Elon Musk hit with $7.5 billion insider trading accusations
Elmaz Sabovic

Elon Musk had insider knowledge of Tesla’s (NASDAQ: TSLA) impending failure to meet production and delivery targets when he sold more than $7.5 billion worth of stock in 2022, according to a lawsuit filed by a shareholder. 

Elon Musk's insider sales of Tesla stock in 2022. Source: Barchart
Elon Musk’s insider sales of Tesla stock in 2022. Source: Barchart

The lawsuit claims that Tesla’s CEO was aware of nonpublic information that the company would miss its fourth-quarter goals when he sold his shares. 

The shareholder, Michael Perry, filed the suit in Delaware Chancery Court, alleging that Musk exploited his position and breached his fiduciary duties to Tesla and its shareholders.

Musk might have breached the law with insider sales of Tesla stock

The lawsuit asserts that Tesla’s CEO used insider information to sell part of his Tesla stake to raise funds for acquiring the social media platform X, formerly Twitter.

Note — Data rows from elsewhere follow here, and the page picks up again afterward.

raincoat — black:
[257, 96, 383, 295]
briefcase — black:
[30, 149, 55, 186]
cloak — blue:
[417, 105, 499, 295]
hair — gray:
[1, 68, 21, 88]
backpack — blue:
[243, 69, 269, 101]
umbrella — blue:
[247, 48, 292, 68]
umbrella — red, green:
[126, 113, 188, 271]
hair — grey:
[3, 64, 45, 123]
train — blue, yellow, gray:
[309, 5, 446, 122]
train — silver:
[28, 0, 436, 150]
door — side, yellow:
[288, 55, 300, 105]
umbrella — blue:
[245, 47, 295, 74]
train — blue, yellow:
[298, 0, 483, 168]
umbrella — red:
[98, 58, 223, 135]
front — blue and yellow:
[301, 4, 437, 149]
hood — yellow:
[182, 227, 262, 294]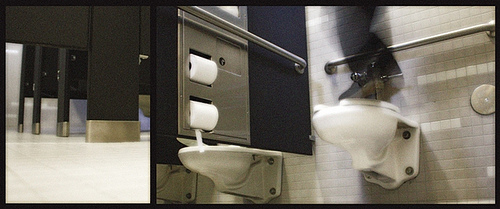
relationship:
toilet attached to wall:
[305, 95, 425, 192] [161, 8, 492, 195]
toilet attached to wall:
[177, 141, 288, 203] [161, 8, 492, 195]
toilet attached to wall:
[159, 168, 196, 203] [193, 7, 494, 202]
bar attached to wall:
[320, 17, 495, 74] [271, 11, 493, 203]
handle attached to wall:
[185, 7, 307, 73] [193, 7, 494, 202]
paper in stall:
[183, 50, 222, 90] [181, 7, 320, 197]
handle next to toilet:
[185, 7, 307, 73] [308, 97, 420, 190]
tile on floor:
[23, 162, 142, 198] [13, 135, 150, 207]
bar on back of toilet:
[320, 17, 495, 74] [311, 97, 418, 184]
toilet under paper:
[177, 141, 288, 203] [168, 96, 226, 143]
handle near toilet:
[185, 7, 307, 73] [265, 56, 480, 140]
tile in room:
[3, 40, 148, 207] [3, 5, 148, 205]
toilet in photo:
[177, 141, 288, 203] [158, 1, 494, 203]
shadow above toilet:
[326, 5, 383, 57] [305, 95, 425, 192]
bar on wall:
[320, 17, 495, 74] [309, 8, 495, 206]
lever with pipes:
[382, 72, 404, 80] [350, 54, 405, 98]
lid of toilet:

Perry contends that the EV maker CEO’s actions exploited his role at Tesla, enabling him to profit from nonpublic, adverse information. The lawsuit calls for Judge McCormick to order Musk to return the profits from his allegedly improper trading activities to the company. 

Elon Musk’s history of disputes and regulatory scrutiny 

This lawsuit is the latest in a series of legal challenges concerning Musk’s stock transactions and public statements. It follows Musk’s recent agreement to undergo additional questioning by the US Securities and Exchange Commission (SEC) about his Twitter acquisition and the disclosure of his initial stake in the company. 

Previously, Tesla’s founder faced fines and had to appoint a ‘Twitter sitter’ to oversee his communications after a controversial tweet about taking Tesla private.

In the lawsuit, Perry also targets Tesla’s directors for allegedly failing to ensure the head of Tesla complied with legal obligations related to stock sales and company performance statements. 

The suit notes that Musk had publicly praised Tesla’s performance earlier in 2022, claiming high demand and a strong sales outlook. 

However, Perry alleges that by mid-November 2022, Musk knew Tesla would not meet its quarterly targets. Despite this, he sold $7.53 billion in shares before the disappointing results were publicly announced in January 2023. 

Following the announcement, Tesla’s stock price dropped 12%, from $123.18 to $108.10, on the first trading day 2023.

Musk is currently seeking investor support for the pay package at its upcoming June 13 annual meeting, which could influence an appeal of McCormick’s ruling. Proxy adviser Institutional Shareholder Services has recommended investors reject the package.